Only a handful of the 37 states that fund charter school laws provided money for leases or construction costs, according to the center.

Some school districts, particularly those with overcrowding problems, have shown a willingness to help charter applicants, said Eric Premack, who publishes a newsletter on the state's charter schools.

''Usually districts that are strapped for facilities, like L.A. and Long Beach, are much more open-minded than districts that have declining enrollment and are losing money because of it,'' Premack said.

Los Angeles Unified has started to seek out deals in which developers use private financing to construct new schools and then sell the buildings to the district. Charter school companies could then lease the buildings for a small fee.

''We view this as a way to buy finished schools without using our staff time and risking the public's money up front,'' said Mott Smith, the division's director of special projects.

The Board of Education agreed to try this method in July, but no deals have yet been reached.

Rob Biniaz is one developer who hopes to use this system to open an elementary school for 500 students using the MicroSociety curriculum, in which the older students spend part of each day role-playing as laborers, politicians and bankers.

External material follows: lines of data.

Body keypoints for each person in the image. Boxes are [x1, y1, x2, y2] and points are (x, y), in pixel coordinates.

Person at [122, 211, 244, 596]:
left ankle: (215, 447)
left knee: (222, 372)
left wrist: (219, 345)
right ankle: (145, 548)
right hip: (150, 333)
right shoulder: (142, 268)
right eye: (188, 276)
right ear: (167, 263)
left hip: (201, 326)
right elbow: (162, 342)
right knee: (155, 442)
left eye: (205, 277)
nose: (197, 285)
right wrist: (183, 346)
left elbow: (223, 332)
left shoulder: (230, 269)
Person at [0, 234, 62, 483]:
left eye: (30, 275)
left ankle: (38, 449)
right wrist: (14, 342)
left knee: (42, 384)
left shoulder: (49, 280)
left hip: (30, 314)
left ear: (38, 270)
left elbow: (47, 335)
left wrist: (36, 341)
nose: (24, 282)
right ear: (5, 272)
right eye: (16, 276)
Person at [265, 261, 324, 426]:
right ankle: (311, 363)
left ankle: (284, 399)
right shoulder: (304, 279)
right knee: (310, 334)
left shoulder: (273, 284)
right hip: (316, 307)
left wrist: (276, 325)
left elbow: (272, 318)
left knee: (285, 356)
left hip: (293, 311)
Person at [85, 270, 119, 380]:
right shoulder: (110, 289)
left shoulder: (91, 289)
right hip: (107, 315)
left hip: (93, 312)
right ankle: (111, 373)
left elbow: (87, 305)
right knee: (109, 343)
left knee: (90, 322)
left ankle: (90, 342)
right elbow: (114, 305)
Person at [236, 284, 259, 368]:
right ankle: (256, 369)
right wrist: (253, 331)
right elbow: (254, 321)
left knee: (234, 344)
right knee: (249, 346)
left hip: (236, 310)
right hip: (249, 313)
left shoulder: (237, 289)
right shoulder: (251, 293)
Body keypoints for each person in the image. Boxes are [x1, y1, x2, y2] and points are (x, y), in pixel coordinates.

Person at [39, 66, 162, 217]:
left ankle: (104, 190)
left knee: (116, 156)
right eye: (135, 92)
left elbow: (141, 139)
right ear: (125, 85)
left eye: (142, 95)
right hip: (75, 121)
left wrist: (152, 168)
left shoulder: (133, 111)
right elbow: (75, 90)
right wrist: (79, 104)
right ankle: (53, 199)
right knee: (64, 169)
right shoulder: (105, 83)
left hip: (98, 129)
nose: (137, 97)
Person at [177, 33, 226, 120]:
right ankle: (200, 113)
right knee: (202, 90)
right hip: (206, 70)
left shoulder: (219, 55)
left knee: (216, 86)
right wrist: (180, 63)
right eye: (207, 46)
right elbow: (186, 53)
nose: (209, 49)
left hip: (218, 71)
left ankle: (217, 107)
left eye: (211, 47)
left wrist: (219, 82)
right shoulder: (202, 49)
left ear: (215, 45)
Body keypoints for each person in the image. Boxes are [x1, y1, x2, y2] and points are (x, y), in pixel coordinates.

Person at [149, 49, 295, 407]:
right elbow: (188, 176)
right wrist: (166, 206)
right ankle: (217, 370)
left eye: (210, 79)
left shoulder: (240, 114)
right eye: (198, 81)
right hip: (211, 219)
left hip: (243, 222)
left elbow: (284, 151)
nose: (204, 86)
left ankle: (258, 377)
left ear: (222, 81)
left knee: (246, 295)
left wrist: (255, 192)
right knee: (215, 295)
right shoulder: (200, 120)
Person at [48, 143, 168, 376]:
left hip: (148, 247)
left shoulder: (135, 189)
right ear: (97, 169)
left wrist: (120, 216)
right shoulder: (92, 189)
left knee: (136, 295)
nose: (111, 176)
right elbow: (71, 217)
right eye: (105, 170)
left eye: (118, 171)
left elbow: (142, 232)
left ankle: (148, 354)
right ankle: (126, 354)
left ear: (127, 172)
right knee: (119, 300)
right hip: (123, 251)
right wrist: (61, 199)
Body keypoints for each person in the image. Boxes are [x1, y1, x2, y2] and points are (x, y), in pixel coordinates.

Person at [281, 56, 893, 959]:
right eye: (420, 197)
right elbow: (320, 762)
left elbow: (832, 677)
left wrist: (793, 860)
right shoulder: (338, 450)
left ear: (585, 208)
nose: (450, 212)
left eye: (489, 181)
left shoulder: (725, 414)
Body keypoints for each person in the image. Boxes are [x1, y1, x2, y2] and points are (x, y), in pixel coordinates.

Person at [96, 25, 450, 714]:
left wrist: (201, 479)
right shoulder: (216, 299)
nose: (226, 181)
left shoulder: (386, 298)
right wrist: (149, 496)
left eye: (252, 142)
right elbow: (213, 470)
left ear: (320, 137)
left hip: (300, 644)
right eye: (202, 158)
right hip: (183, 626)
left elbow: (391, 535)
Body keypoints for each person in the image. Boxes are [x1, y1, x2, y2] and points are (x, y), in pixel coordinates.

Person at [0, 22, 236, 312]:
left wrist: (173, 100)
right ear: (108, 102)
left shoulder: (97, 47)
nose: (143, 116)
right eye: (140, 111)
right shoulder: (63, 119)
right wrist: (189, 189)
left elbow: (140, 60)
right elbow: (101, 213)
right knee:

''I'm frankly concerned that if we don't get this moving, we'll miss an opportunity,'' he said. ''I come from the private sector, where if there is a good idea and both sides want to do it, it gets done.''

Charter schools vary widely in their management, missions and student bodies and have proven far less controversial than private school vouchers.

Supporters say charter schools challenge existing districts to improve, using healthy competition to motivate them to produce better students.

For each child who chooses to attend, the school gets the per-pupil funding that would have gone to the child's public school.

Critics fear charter schools will drain money and support from traditional public schools. Others say lack of oversight makes abuse and underperformance a danger.